I’m staring at a creature that shouldn’t exist, a zoomorphic mashup of anatomical incongruities. It has the head of a squid and the frame of Hulk Hogan, like a cartoonish Atlantean bodybuilder out of a Lovecraftian kid’s book. Crimson corncobs protrude from its temples. Its tail is a rainbow plume. At the press of a button it bellows “I will avenge rock and roll!” in perfect metal falsetto.
I’ve just built the world’s weirdest toy-hero in an early version of Skylanders: Imaginators, a radical rethink of studio Toys for Bob and publisher Activision’s multibillion-dollar toys-to-life franchise. Skylanders: Imaginators is set to arrive on current and last-gen consoles October 16.
Activision launched the so-called toys-to-life category five years ago when it introduced the Skylanders franchise as a hybrid genre that encouraged players to collect figurines that interact with console games. The higher prices—sets can costs $100—led to competition from Nintendo, Disney, and Lego among others. But since Disney’s announcement earlier this year that it was shuttering its the toys-to-life Infinity line and taking a $147 million write-down on its games business, questions have swirled about the genre’s future. Sales in the category were flat in 2015 at about $1.25 billion worldwide.

**COMPLETE THE FOLLOWING:**
a) Translate this sentence from the Skylanders article into Spanish: "Sales in the category were flat in 2015 at about $1.25 billion worldwide."
b) Please restate the Skylanders article between "I’ve just built" and "consoles October 16.", inclusive, renaming "consoles" as "platforms".

**SUPPLIED MATERIAL:**
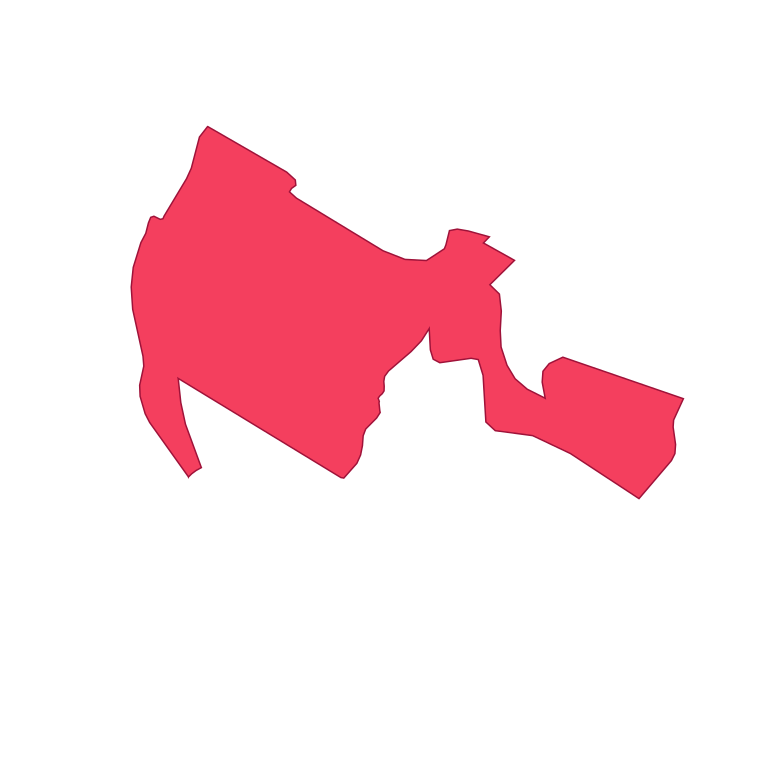 the border of Sultan Kudarat, rotated 31°
{"feature_id": "PHL-2580", "entity_name": "Sultan Kudarat", "entity_type": "Province", "adm_level": 1, "iso_a3": "PHL", "parent_name": "Philippines", "parent_adm1": "", "projection": "mercator", "projection_center": [124.544, 6.496], "detail": "fine", "context": "isolated", "style": "filled", "palette": "rose", "viewbox_px": 768, "rotation_deg": 31, "n_neighbors": 0, "source": "natural_earth", "source_scale": "10m", "svg_char_len": 1487}
<svg xmlns="http://www.w3.org/2000/svg" viewBox="0 0 768 768"><g transform="rotate(31 384 384)"><path d="M264.3,564.4L264.2,564.3L203.0,537.7L194.6,532.5L181.3,520.2L175.2,510.9L168.9,492.4L163.1,484.3L130.1,449.4L117.4,431.1L109.0,413.2L102.8,388.0L102.2,377.5L99.1,367.2L98.2,361.3L100.4,358.7L107.4,358.1L109.4,356.2L109.0,353.1L109.0,309.7L107.7,298.3L98.6,267.3L100.2,254.2L100.3,254.1L101.4,254.1L191.5,252.5L202.9,254.8L206.1,259.1L204.0,264.0L204.0,268.0L213.3,269.8L314.6,270.3L337.8,266.4L356.8,256.3L366.1,237.0L365.4,232.8L361.1,218.8L366.9,213.6L367.0,213.5L377.5,209.4L398.5,203.6L396.6,211.9L432.2,210.8L423.6,244.4L436.6,247.5L447.0,261.1L456.1,278.3L465.3,292.0L479.8,304.6L493.7,312.0L509.5,314.7L529.3,313.2L529.5,313.2L518.6,300.9L513.7,291.2L515.1,281.4L523.5,268.9L648.2,242.4L650.8,265.7L654.0,272.0L665.1,285.7L669.2,293.8L669.8,301.7L661.6,350.9L661.4,350.9L579.6,347.6L538.0,351.7L503.4,366.7L490.9,364.1L464.5,325.6L452.2,314.5L445.4,317.1L420.9,337.0L413.4,337.4L406.2,330.9L394.2,313.2L394.2,313.4L393.8,327.7L390.5,342.3L381.2,370.5L380.6,377.1L382.5,381.9L385.3,385.8L387.6,389.9L387.5,393.2L386.5,396.4L386.3,399.2L389.0,401.4L389.4,402.7L394.2,409.1L395.4,410.4L395.2,417.0L391.5,432.0L392.8,439.1L397.3,448.0L400.5,456.9L401.6,466.0L398.0,485.3L397.9,485.3L395.3,486.4L204.7,485.2L204.8,485.3L219.4,504.6L234.5,520.7L270.1,549.4L270.5,549.7L267.5,554.9L265.4,560.0L264.3,564.3L264.3,564.4Z" fill="#f43f5e" stroke="#9f1239" stroke-width="1.5"/></g></svg>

**OUTPUTS FOR THE TASKS:**
a) Las ventas en la categoría se mantuvieron estables en 2015, en torno a 1.250 millones de dólares en todo el mundo.

b)
I’ve just built the world’s weirdest toy-hero in an early version of Skylanders: Imaginators, a radical rethink of studio Toys for Bob and publisher Activision’s multibillion-dollar toys-to-life franchise. Skylanders: Imaginators is set to arrive on current and last-gen platforms October 16.